→ Exercise: Can you copy the text of every item below line for line, without changing a single character?

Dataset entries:

[Start of section]

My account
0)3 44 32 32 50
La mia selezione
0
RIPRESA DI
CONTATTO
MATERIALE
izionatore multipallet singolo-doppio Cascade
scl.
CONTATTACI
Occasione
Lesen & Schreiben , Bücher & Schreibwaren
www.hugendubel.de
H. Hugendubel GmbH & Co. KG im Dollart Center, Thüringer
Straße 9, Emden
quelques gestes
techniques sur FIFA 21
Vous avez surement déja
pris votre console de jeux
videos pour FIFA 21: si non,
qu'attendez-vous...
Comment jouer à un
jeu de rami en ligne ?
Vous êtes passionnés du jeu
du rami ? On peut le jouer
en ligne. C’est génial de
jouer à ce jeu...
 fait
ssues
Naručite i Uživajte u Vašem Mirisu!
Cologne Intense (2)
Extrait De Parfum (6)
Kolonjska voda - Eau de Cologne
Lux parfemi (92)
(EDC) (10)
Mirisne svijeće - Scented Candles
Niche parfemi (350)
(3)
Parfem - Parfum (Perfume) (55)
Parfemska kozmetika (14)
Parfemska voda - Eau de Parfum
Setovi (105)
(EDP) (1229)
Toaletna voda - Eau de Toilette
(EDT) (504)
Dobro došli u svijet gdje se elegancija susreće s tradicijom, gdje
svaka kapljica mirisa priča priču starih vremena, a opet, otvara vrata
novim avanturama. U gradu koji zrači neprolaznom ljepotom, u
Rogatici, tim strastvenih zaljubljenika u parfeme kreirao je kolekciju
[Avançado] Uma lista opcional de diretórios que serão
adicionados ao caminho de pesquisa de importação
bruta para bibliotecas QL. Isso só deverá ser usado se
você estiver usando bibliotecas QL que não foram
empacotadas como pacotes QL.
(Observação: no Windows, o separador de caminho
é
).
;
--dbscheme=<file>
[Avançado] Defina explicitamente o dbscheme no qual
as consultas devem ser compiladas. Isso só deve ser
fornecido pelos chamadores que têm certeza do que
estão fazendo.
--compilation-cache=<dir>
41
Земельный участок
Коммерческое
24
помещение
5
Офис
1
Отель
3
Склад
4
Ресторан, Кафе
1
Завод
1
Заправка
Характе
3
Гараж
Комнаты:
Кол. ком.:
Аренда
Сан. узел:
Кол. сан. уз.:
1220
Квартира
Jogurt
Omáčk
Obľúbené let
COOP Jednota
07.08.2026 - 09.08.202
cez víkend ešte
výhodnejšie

[End of section]

→ Reply:
My account
0)3 44 32 32 50
La mia selezione
0
RIPRESA DI
CONTATTO
MATERIALE
izionatore multipallet singolo-doppio Cascade
scl.
CONTATTACI
Occasione
Lesen & Schreiben , Bücher & Schreibwaren
www.hugendubel.de
H. Hugendubel GmbH & Co. KG im Dollart Center, Thüringer
Straße 9, Emden
quelques gestes
techniques sur FIFA 21
Vous avez surement déja
pris votre console de jeux
videos pour FIFA 21: si non,
qu'attendez-vous...
Comment jouer à un
jeu de rami en ligne ?
Vous êtes passionnés du jeu
du rami ? On peut le jouer
en ligne. C’est génial de
jouer à ce jeu...
 fait
ssues
Naručite i Uživajte u Vašem Mirisu!
Cologne Intense (2)
Extrait De Parfum (6)
Kolonjska voda - Eau de Cologne
Lux parfemi (92)
(EDC) (10)
Mirisne svijeće - Scented Candles
Niche parfemi (350)
(3)
Parfem - Parfum (Perfume) (55)
Parfemska kozmetika (14)
Parfemska voda - Eau de Parfum
Setovi (105)
(EDP) (1229)
Toaletna voda - Eau de Toilette
(EDT) (504)
Dobro došli u svijet gdje se elegancija susreće s tradicijom, gdje
svaka kapljica mirisa priča priču starih vremena, a opet, otvara vrata
novim avanturama. U gradu koji zrači neprolaznom ljepotom, u
Rogatici, tim strastvenih zaljubljenika u parfeme kreirao je kolekciju
[Avançado] Uma lista opcional de diretórios que serão
adicionados ao caminho de pesquisa de importação
bruta para bibliotecas QL. Isso só deverá ser usado se
você estiver usando bibliotecas QL que não foram
empacotadas como pacotes QL.
(Observação: no Windows, o separador de caminho
é
).
;
--dbscheme=<file>
[Avançado] Defina explicitamente o dbscheme no qual
as consultas devem ser compiladas. Isso só deve ser
fornecido pelos chamadores que têm certeza do que
estão fazendo.
--compilation-cache=<dir>
41
Земельный участок
Коммерческое
24
помещение
5
Офис
1
Отель
3
Склад
4
Ресторан, Кафе
1
Завод
1
Заправка
Характе
3
Гараж
Комнаты:
Кол. ком.:
Аренда
Сан. узел:
Кол. сан. уз.:
1220
Квартира
Jogurt
Omáčk
Obľúbené let
COOP Jednota
07.08.2026 - 09.08.202
cez víkend ešte
výhodnejšie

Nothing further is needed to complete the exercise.